Why OSI Thinking Made the Difference
Without the OSI Framework (First 2 Hours):
Random troubleshooting
Team blame game
Looking at symptoms, not layers
"Network team, fix the network!"
"Platform team, restart the pods!"
"Infrastructure team, check the load balancer!"
With the OSI Framework (15 Minutes):
Systematic testing from Layer 7 down
Clear elimination of each layer
Focused investigation when I found the problem layer
Precise communication: "We have a Layer 2 forwarding issue."
Targeted fix instead of random restarts
The Mental Model That Changed Everything
The OSI model taught me to ask the right questions:
Layer 7: Can applications understand each other?
Layer 4: Can connections establish?
Layer 3: Can packets route correctly?
Layer 2: Can frames reach their destination?
Layer 1: Can electrons flow?
Each layer builds on the one below. If Layer 3 fails, don't waste time debugging Layer 7. If Layer 2 fails, Layer 3 and above will all fail too.
The Framework in Action
Here's exactly how I approached it:
# Start with symptoms
curl -v https://our-api.com/health # Layer 7 - FAIL
# Test transport layer
telnet api-pod-ip 8080 # Layer 4 - FAIL
# Test network layer
ping api-pod-ip # Layer 3 - FAIL
# Test data link layer
tcpdump -i cni0 # Layer 2 - NO TRAFFIC
brctl show # Layer 2 - BRIDGE PRESENT
bridge fdb show # Layer 2 - MISSING ENTRIES
# Found the problem: Layer 2 forwarding blocked by STP
Lessons Learned
The OSI model isn't academic theory - it's a practical debugging framework
Work systematically - don't jump around layers randomly
Communicate in layers - "Layer 2 issue" is clearer than "network problem"

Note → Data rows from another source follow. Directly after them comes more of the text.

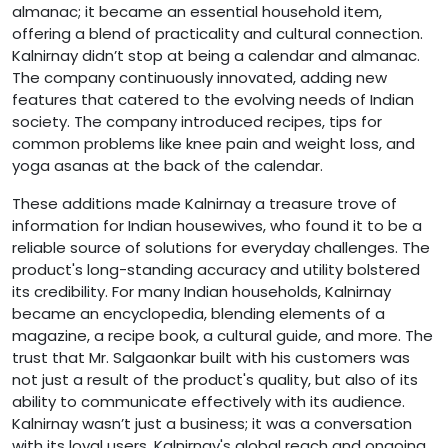
almanac; it became an essential household item,
offering a blend of practicality and cultural connection.
Kalnirnay didn’t stop at being a calendar and almanac.
The company continuously innovated, adding new
features that catered to the evolving needs of Indian
society. The company introduced recipes, tips for
common problems like knee pain and weight loss, and
yoga asanas at the back of the calendar.
These additions made Kalnirnay a treasure trove of
information for Indian housewives, who found it to be a
reliable source of solutions for everyday challenges. The
product's long-standing accuracy and utility bolstered
its credibility. For many Indian households, Kalnirnay
became an encyclopedia, blending elements of a
magazine, a recipe book, a cultural guide, and more. The
trust that Mr. Salgaonkar built with his customers was
not just a result of the product's quality, but also of its
ability to communicate effectively with its audience.
Kalnirnay wasn’t just a business; it was a conversation
with its loyal users. Kalnirnay's global reach and ongoing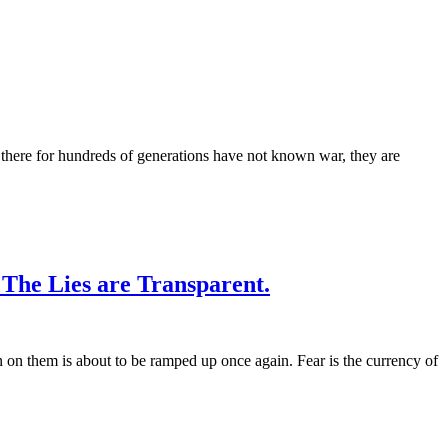
ed there for hundreds of generations have not known war, they are
The Lies are Transparent.
n on them is about to be ramped up once again. Fear is the currency of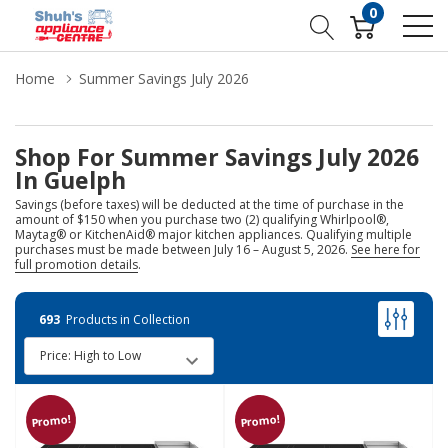
0
Home
Summer Savings July 2026
Shop For Summer Savings July 2026
In Guelph
Savings (before taxes) will be deducted at the time of purchase in the
amount of $150 when you purchase two (2) qualifying Whirlpool®,
Maytag® or KitchenAid® major kitchen appliances. Qualifying multiple
purchases must be made between July 16 – August 5, 2026.
See here for
full promotion details
.
693
Products in Collection
Promo!
Promo!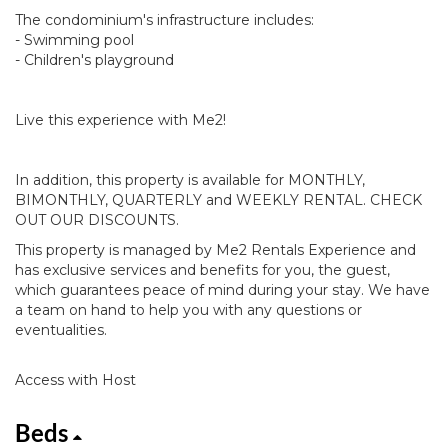
The condominium's infrastructure includes:
- Swimming pool
- Children's playground
Live this experience with Me2!
In addition, this property is available for MONTHLY,
BIMONTHLY, QUARTERLY and WEEKLY RENTAL. CHECK
OUT OUR DISCOUNTS.
This property is managed by Me2 Rentals Experience and
has exclusive services and benefits for you, the guest,
which guarantees peace of mind during your stay. We have
a team on hand to help you with any questions or
eventualities.
Access with Host
Beds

Build team knowledge - everyone should understand this framework
Document your tools - have commands ready for each layer
The Production Debugging Toolkit
Based on this experience, I built a debugging toolkit organized by OSI layer:
Layer 2 (Data Link)
brctl show # Bridge configuration
bridge fdb show # Forwarding database
tcpdump -i bridge-interface # Bridge traffic
Layer 3 (Network)
ip route show # Routing table
ping destination # Basic connectivity
traceroute destination # Packet path
Layer 4 (Transport)
netstat -tulpn # Listening ports
ss -tuln # Socket status
telnet host port # Port connectivity
Layer 7 (Application)
curl -v http://host # HTTP testing
kubectl logs pod # Application logs
kubectl describe service # Service configuration
That night taught me the most important lesson of my DevOps career: The OSI model isn't academic theory - it's the debugging superpower that separates senior engineers from everyone else.
When the next crisis hits, you'll know exactly which layer to investigate first.